今、こんな答えを美優ちゃんに伝える必要はなかった。

……いや、違う。美優ちゃんは真剣だった。

 こんな俺に、真剣だった)



 悟がもう限界だ、という沈黙の間、そのギリギリまで待っていた時、



「やっぱり、さと寸さんは美少女さんが大好きなんですねっ。私もなりたいな。美少女に」



 長い沈黙からは想像できなかったその答えが、悟の限界だった心を繋ぎ止める。



「い、いや……美優ちゃんは美少女だよ! 俺が保証する! ってかどの立場だよって感じかも知れないけだ……あ、あの……俺って……あ、いや、美優ちゃん、美優ちゃんはかなりの美少女レベルだと思うな! うん、マジで!」



 悟はどもりながらも、美優との会話を繋げる。



「ありがとうございます。私は……わたしの思う美少女になりたいですっ。さと寸さんにそう言っていただけるのが一番嬉しいですけどっ。

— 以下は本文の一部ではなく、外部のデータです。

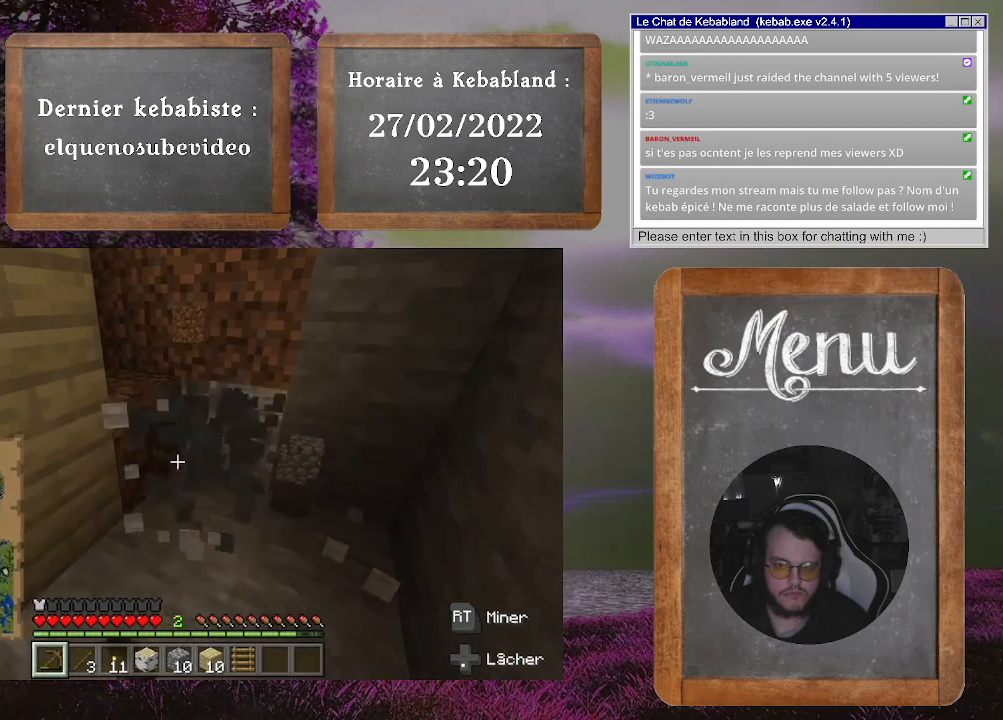
{"buttons": [], "left_stick": "up-right", "right_stick": "left", "events": [[200, "right_stick", "down-left"], [233, "R2", "up"], [433, "right_stick", "left"]]}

 じゃあとにかく、もっともっと綺麗になれる様に頑張らなくちゃ、ですね」


「美優ちゃんはもう、ラスボスレベルだとおもけど……」


「何か……その言い方、やです……。でももし私がラスボスレベルだとしても、ラスボスの後ろにはたいてい裏ボスがいるもんですよっ。……私、なれますかね……裏ボスレベルまで……」



「う、うんうん! なれるよ! 変な例えしちゃったけど……と、とにかく美優ちゃんは、俺にとっては最高に可愛い妹系無理目美少女だよ!」


「あ〜っ。チャカしましたねっ。妹はいやですっ!」


「ごめんごめん。まあ、実際可愛い妹系なら、右に出るものはいないよ。俺が保証する。うん」


「はぁ……妹系のラスボスですか……まさか、さと寸さんにそんな風に思われてただなんて……。私、負けませんからっ。こうなったら絶対ぜったい、さと寸さんがびっくりする位の裏ボスレベルの美少女になりますからっ。……だから、あ、あの……その、待ってて……ください……っていうか、待ってなくても、行き……ます……ので……」



「……うん。わかった」




 その時はどうなるかわからない。

 未来の事もわからない。



 しかし悟はそう返事をした。



 美優にもそれはわかっていた。

 未来はどうなっているか、誰にも知るよしはないと。




「今日は……会ってくれて、一緒にいてくれてありがとうございました。また会って……ほしいです。会えない時はさと寸さんの動画を見て、応援してます……から。……だからっ。これからも……よろしくお願いしますっ……」


「こちらこそ、よろしくお願いします。……あと、こちらこそ、今日はありがとう。……また、店にも来てね」


「は、はいっ。ぜひっ」


「一緒に……駅まで行く?」


「い、いえ……私はもう少しここにいます……」


「わかった……。じゃあ、またね、美優ちゃん」


「はいっ。また……ですっ。さようなら」


「うん。……じゃあね」




 名残惜しい気持ちのまま、2人は今日のデートを締めくくった。



 こんな時は、何をどれだけ言い合っても、いくら長い時間を一緒に過ごしても名残惜しいものだ。

 きっと。

 それがいい。それでいい。






 帰りの電車に乗り込んだ悟は、なるべく人の少なそうな場所を選び、座る。



 目を閉じて、先程の出来事を思い出す。



 好きなものが一緒で、俺の事を多分好きな、小さな美少女。

 ずっと一緒にいれば、すごく幸せなのかもしれない。


 往生際の悪い俺は情けなくも美優ちゃんとの将来の可能性について想いを巡らせてしまう。



 だけど ー



 悟はふいに目を開け、その途端、あまりの夕陽の眩しさに目がくらんだ。



 ……やっぱり現実はうまくいかない。

 決められた選択肢なんてない。俺はそれをわかってるはずだ。美少女ゲームをやればやるほど、現実にはそんな自分にとって都合の良い選択肢があるわけがないと。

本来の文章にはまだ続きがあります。